◆ TASK TO COMPLETE
Your answer must hold only the lines below from the line containing "universidades, centros de" through the line containing "uno de los ámbitos", each reproduced exactly.

◆ WORKING DATA

******************************

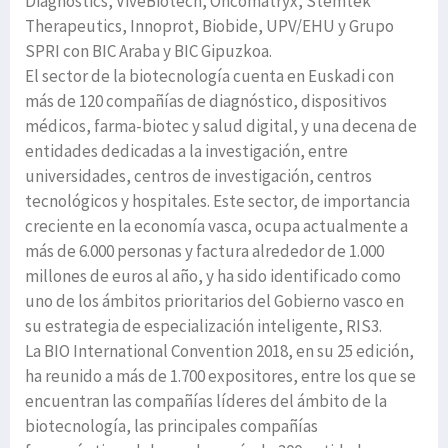
Diagnostics, ViveBiotech, Oncomatryx, Stemtek
Therapeutics, Innoprot, Biobide, UPV/EHU y Grupo
SPRI con BIC Araba y BIC Gipuzkoa.
El sector de la biotecnología cuenta en Euskadi con
más de 120 compañías de diagnóstico, dispositivos
médicos, farma-biotec y salud digital, y una decena de
entidades dedicadas a la investigación, entre
universidades, centros de investigación, centros
tecnológicos y hospitales. Este sector, de importancia
creciente en la economía vasca, ocupa actualmente a
más de 6.000 personas y factura alrededor de 1.000
millones de euros al año, y ha sido identificado como
uno de los ámbitos prioritarios del Gobierno vasco en
su estrategia de especialización inteligente, RIS3.
La BIO International Convention 2018, en su 25 edición,
ha reunido a más de 1.700 expositores, entre los que se
encuentran las compañías líderes del ámbito de la
biotecnología, las principales compañías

******************************

◆ EXPECTED OUTPUT
universidades, centros de investigación, centros
tecnológicos y hospitales. Este sector, de importancia
creciente en la economía vasca, ocupa actualmente a
más de 6.000 personas y factura alrededor de 1.000
millones de euros al año, y ha sido identificado como
uno de los ámbitos prioritarios del Gobierno vasco en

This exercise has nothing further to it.